8 missionaries in Haiti are freed, return home


PORT-AU-PRINCE, Haiti (AP) — Eight American missionaries were freed from a Haitian jail and left for Miami on Wednesday, nearly three weeks after being charged with kidnapping for trying to take 33 children out of the earthquake-stricken country.

Reporters watched as the U.S. Air Force C-130 cargo plane carrying the group took off from the tarmac. Officials from the U.S. Embassy and State Department, speaking on condition of anonymity because they were not authorized to talk to the media, confirmed that the Americans were on the plane.

The group’s rapid departure from Haiti began earlier Wednesday when Judge Bernard Saint-Vil said eight of the 10 missionaries were free to leave without bail after parents of the children testified they voluntarily handed their children over to the missionaries.

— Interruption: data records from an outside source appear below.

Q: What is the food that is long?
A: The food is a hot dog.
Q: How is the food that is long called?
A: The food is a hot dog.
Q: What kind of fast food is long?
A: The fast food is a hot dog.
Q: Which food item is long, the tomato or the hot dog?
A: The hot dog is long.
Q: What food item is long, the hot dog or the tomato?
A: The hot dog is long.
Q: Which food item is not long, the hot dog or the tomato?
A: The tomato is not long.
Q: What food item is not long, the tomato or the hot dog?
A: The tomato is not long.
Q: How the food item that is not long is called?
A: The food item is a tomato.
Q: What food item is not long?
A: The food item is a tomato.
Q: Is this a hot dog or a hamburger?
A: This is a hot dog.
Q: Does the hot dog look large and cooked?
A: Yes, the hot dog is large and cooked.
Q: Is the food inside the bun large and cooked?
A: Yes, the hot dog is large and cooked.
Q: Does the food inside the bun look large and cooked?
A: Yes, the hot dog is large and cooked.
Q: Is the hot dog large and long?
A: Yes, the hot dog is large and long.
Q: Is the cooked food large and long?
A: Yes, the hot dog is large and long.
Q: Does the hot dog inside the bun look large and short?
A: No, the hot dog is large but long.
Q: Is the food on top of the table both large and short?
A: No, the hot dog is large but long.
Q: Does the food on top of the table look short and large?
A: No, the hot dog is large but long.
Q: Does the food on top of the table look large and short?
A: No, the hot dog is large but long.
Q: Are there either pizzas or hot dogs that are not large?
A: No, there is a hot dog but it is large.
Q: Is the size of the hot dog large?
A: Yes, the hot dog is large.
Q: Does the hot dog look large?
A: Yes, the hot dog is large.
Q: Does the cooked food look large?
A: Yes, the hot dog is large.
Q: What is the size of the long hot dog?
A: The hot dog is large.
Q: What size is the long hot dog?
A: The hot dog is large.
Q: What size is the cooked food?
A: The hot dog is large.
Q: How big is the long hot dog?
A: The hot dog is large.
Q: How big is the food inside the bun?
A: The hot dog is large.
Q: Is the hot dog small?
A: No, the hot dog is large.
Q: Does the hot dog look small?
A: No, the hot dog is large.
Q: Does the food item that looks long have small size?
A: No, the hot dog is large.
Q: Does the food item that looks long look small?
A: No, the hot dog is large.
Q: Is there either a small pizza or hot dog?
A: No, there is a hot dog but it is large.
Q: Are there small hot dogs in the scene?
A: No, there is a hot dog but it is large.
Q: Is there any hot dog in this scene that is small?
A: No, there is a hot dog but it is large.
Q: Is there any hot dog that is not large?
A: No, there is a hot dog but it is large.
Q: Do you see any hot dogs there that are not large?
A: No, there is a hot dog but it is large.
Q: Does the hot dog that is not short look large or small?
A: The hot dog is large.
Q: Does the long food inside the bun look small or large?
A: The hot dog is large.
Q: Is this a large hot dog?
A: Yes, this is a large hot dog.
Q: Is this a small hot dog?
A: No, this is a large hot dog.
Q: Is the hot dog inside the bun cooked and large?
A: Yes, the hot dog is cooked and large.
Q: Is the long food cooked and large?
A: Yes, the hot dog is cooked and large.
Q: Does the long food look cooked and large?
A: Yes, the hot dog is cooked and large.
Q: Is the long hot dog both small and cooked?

“The parents of the kids made statements proving that they can be released,” he said, adding that he still wanted to question the group’s leader and her nanny.

Hours later, just after dusk, the bedraggled and sweaty-looking group walked out of the Haitian jail escorted by U.S. diplomats. They waited until they were safely inside a white van before flashing smiles and giving a thumbs-up to reporters.

The missionaries, most from two Baptist churches in Idaho, are accused of trying to take 33 Haitian children to the Dominican Republic on Jan. 29 without proper documents. Their detentions came just as aid officials were urging a halt to short-cut adoptions in the wake of the earthquake.

The missionaries say they were on a humanitarian mission to rescue child quake victims by taking them to a hastily prepared orphanage in the Dominican Republic and have denied accusations of trafficking.

Group leader Laura Silsby originally said they were taking only orphaned and abandoned children, but reporters found that several of the children were handed over to the group by their parents, who said the hoped the Baptists would give them a better life.